DIRECTIONS
Report each line of the data that includes the word "PHOTOGRAPH".

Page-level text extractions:
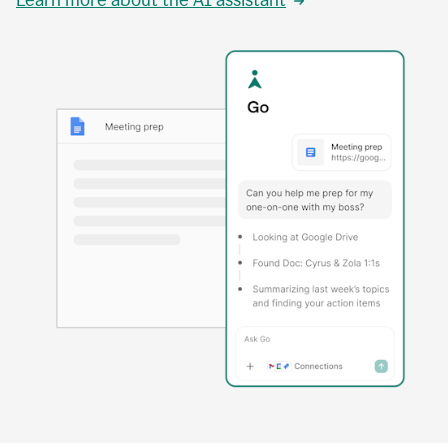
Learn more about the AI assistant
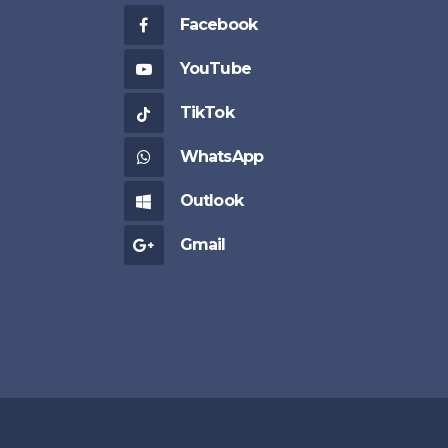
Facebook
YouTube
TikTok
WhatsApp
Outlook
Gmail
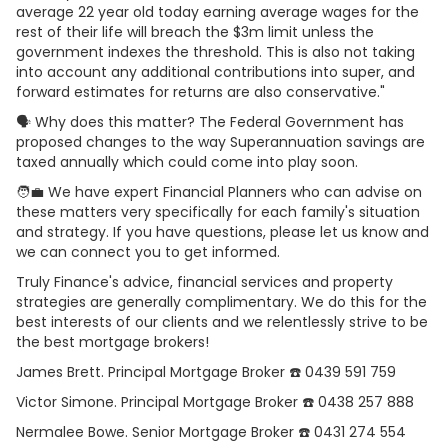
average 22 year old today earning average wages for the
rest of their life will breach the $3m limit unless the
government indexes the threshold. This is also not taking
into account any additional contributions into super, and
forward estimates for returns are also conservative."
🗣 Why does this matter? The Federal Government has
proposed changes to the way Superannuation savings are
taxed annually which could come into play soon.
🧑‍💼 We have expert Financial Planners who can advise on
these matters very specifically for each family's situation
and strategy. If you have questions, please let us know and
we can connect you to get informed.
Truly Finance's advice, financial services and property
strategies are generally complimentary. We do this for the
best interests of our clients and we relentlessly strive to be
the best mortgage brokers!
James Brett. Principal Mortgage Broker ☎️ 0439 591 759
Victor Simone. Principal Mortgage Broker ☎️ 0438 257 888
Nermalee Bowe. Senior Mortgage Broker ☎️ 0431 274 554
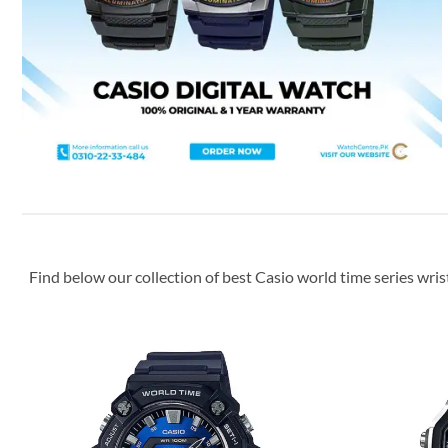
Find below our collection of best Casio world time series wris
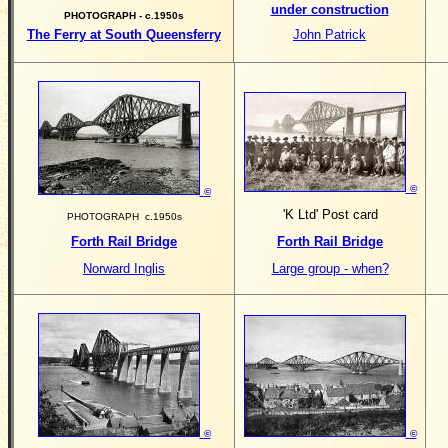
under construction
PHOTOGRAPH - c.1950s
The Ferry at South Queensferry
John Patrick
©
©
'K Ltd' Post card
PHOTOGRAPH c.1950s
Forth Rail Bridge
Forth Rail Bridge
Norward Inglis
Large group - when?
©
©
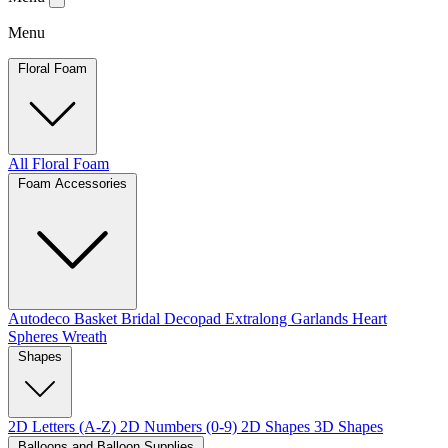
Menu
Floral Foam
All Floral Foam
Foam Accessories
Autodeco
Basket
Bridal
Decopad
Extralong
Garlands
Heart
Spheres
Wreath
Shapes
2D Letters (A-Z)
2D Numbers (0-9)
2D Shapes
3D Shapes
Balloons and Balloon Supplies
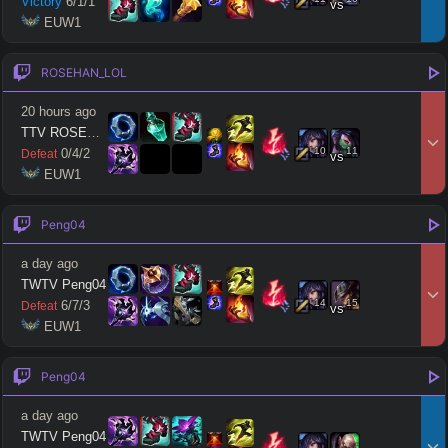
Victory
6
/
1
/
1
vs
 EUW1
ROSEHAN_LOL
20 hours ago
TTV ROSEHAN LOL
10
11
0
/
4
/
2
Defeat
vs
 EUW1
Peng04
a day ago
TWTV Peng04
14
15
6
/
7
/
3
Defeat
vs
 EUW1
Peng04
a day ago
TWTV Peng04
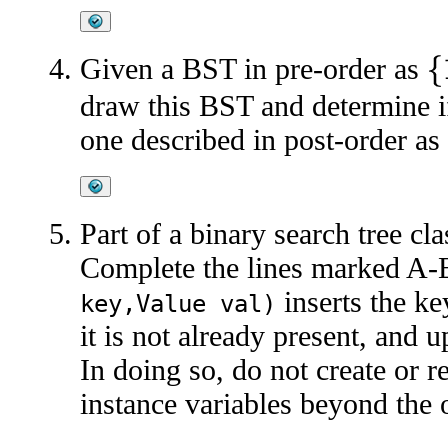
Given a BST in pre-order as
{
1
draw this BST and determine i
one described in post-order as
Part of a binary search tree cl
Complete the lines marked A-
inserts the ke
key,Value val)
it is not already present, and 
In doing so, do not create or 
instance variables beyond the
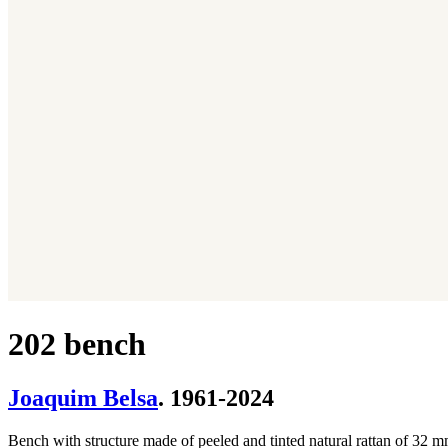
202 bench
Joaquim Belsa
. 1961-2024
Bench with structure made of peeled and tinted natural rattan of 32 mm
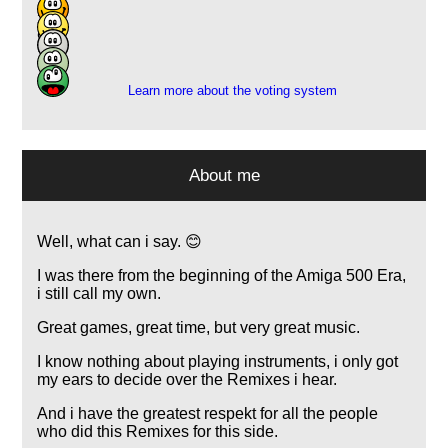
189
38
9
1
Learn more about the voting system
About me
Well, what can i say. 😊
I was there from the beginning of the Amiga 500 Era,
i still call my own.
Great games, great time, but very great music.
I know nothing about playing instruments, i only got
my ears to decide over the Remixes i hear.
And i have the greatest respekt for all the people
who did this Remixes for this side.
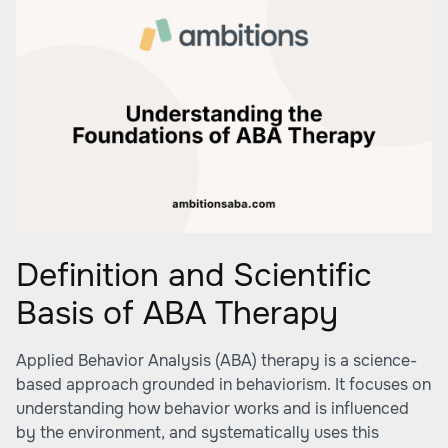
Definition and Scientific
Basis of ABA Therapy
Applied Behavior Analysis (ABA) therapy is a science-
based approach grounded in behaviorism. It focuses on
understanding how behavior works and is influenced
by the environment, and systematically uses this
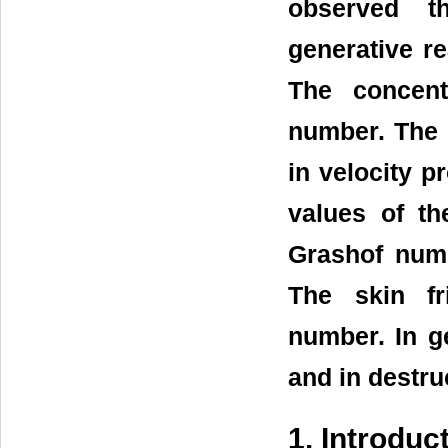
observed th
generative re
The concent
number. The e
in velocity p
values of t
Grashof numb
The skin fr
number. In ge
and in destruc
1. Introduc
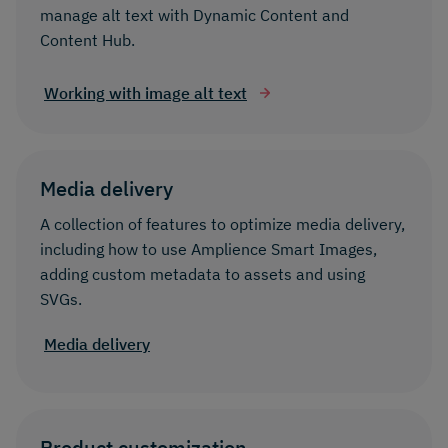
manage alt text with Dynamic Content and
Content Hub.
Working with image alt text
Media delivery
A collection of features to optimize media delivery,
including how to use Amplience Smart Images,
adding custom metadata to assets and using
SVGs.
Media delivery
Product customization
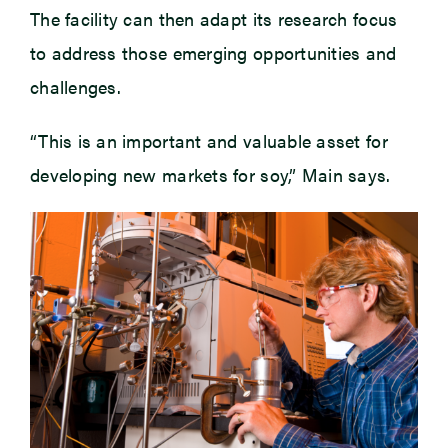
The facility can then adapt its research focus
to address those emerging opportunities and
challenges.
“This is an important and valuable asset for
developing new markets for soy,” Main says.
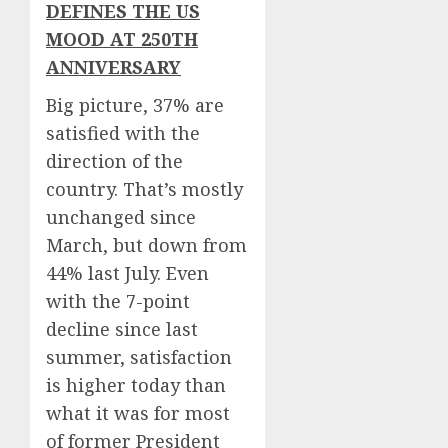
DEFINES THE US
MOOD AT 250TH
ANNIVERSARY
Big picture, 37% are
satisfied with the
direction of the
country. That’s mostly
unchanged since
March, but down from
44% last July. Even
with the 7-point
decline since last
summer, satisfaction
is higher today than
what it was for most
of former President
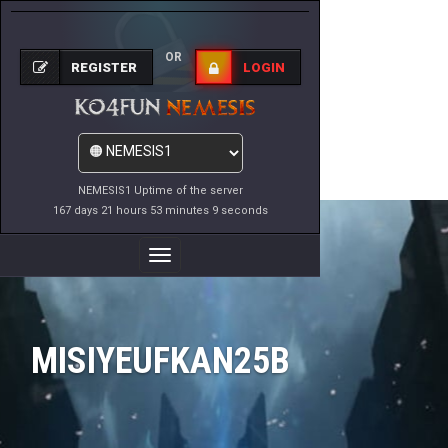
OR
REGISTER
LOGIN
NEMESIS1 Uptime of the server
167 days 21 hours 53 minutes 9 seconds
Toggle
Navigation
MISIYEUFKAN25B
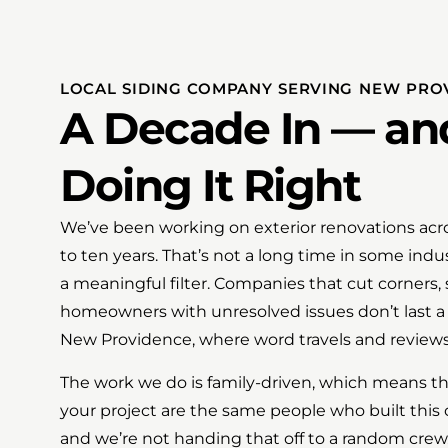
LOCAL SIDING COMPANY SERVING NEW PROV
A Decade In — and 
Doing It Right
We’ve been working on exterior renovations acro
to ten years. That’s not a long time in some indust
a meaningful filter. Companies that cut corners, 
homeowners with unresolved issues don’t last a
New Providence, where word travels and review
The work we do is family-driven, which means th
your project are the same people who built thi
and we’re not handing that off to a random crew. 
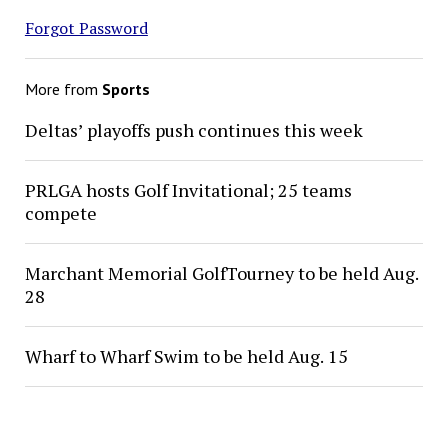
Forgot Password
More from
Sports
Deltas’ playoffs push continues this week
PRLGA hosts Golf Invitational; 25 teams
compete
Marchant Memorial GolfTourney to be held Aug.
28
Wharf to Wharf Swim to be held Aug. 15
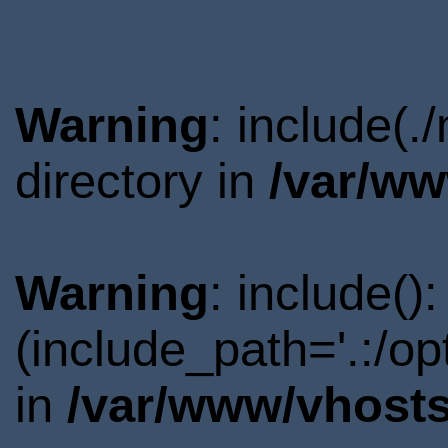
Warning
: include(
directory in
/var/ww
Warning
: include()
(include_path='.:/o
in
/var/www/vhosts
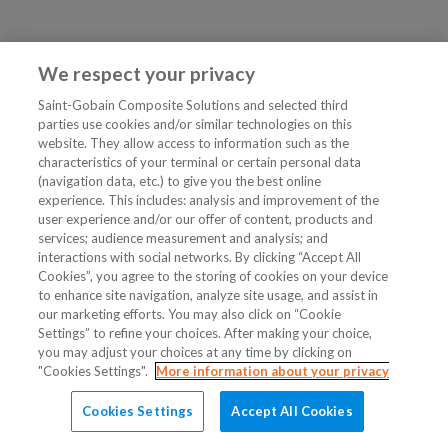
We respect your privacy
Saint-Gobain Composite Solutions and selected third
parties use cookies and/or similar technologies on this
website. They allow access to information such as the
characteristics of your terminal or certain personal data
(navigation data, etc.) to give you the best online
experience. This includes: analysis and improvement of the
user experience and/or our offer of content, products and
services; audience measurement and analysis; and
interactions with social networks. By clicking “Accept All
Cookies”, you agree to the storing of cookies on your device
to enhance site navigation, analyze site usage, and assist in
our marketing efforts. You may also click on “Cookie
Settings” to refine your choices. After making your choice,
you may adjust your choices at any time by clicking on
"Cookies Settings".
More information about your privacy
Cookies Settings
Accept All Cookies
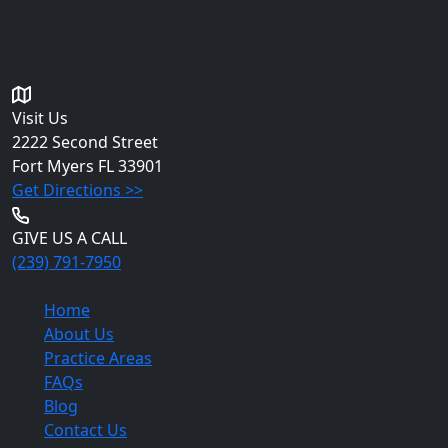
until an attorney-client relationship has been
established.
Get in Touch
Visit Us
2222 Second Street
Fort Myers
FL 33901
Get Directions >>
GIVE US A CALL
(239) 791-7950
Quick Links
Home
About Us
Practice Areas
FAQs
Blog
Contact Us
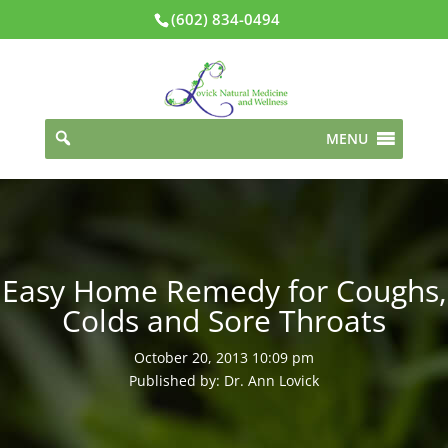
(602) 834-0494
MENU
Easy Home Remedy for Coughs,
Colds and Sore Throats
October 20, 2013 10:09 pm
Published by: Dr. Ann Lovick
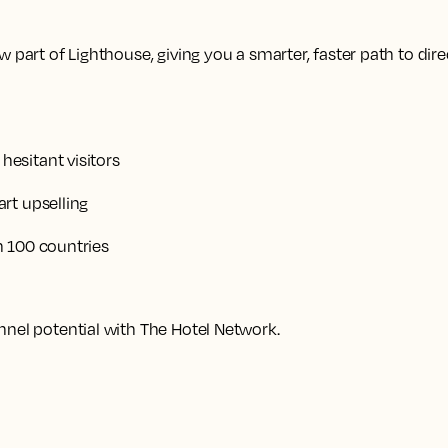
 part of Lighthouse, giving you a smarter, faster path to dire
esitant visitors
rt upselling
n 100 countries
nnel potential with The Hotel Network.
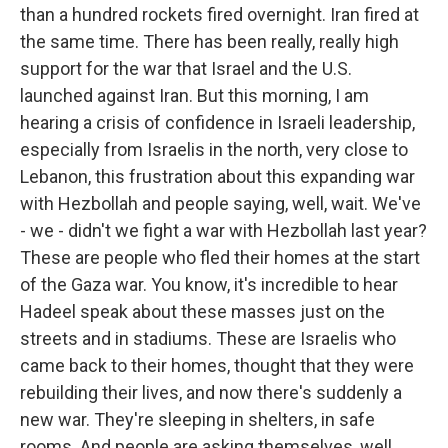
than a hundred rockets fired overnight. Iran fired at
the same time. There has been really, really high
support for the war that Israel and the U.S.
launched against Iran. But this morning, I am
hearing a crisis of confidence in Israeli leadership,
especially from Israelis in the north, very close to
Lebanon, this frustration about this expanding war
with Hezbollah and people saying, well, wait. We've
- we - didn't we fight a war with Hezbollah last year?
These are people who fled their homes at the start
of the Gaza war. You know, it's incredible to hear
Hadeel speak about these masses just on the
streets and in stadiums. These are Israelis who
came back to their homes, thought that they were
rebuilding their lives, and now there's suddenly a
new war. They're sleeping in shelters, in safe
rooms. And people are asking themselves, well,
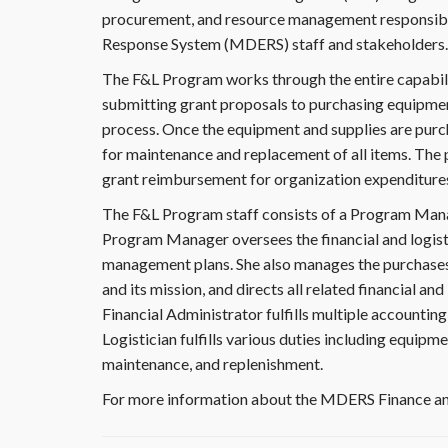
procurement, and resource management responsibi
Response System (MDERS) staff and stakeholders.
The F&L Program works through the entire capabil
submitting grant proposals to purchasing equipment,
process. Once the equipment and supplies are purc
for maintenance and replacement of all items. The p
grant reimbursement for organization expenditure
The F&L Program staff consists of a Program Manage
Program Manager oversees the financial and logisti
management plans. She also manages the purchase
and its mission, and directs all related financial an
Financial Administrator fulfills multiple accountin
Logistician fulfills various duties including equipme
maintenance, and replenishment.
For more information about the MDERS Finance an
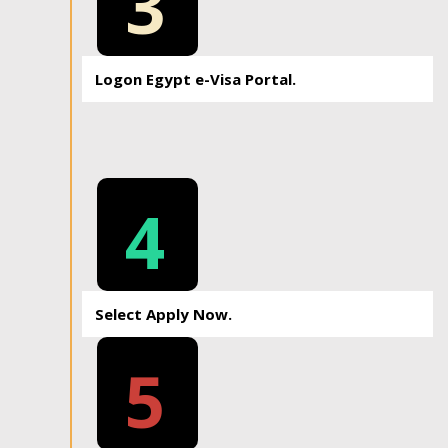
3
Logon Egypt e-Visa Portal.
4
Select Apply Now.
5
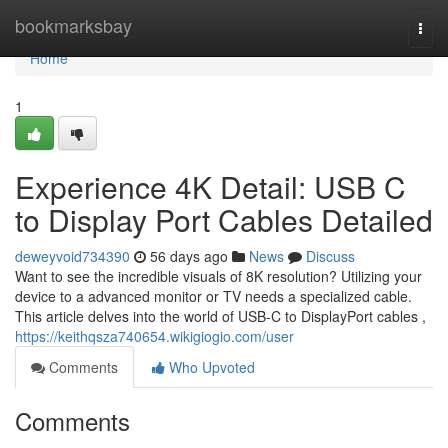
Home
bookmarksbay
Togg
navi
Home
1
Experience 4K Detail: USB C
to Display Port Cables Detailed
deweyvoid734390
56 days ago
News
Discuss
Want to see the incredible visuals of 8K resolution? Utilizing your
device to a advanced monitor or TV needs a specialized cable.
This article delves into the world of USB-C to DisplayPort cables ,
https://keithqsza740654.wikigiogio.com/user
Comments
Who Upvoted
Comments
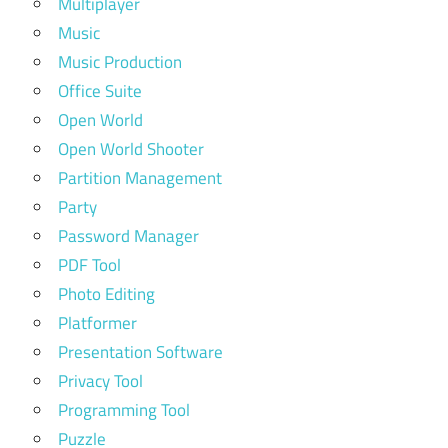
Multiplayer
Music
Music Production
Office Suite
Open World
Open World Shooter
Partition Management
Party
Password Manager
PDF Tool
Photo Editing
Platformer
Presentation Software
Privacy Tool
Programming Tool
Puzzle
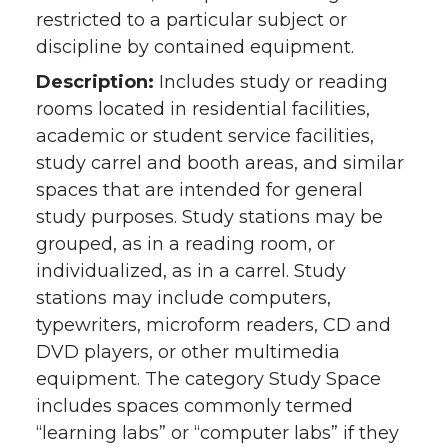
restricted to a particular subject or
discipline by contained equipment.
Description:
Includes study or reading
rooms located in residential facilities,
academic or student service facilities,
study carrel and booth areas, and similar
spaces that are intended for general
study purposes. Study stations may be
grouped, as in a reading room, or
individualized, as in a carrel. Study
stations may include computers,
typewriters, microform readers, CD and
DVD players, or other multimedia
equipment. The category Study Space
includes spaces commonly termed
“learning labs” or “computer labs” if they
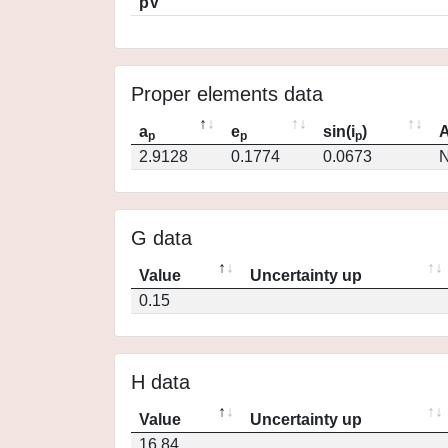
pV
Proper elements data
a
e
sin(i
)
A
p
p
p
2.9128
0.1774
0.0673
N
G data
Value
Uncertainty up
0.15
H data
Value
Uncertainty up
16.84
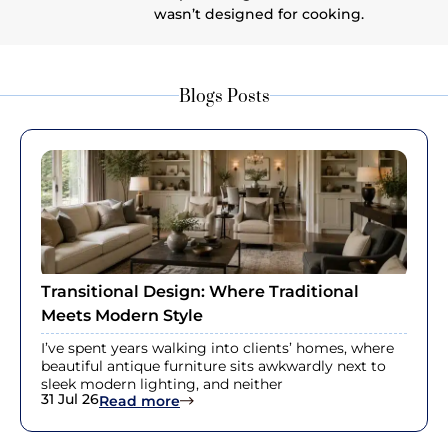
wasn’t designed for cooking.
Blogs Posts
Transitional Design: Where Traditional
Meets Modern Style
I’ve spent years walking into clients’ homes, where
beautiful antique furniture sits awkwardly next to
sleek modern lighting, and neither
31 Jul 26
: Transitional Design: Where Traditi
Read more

ANSWER TO THIS PROBLEM
PHOTOGRAPH - c.1950s
PHOTOGRAPH c.1950s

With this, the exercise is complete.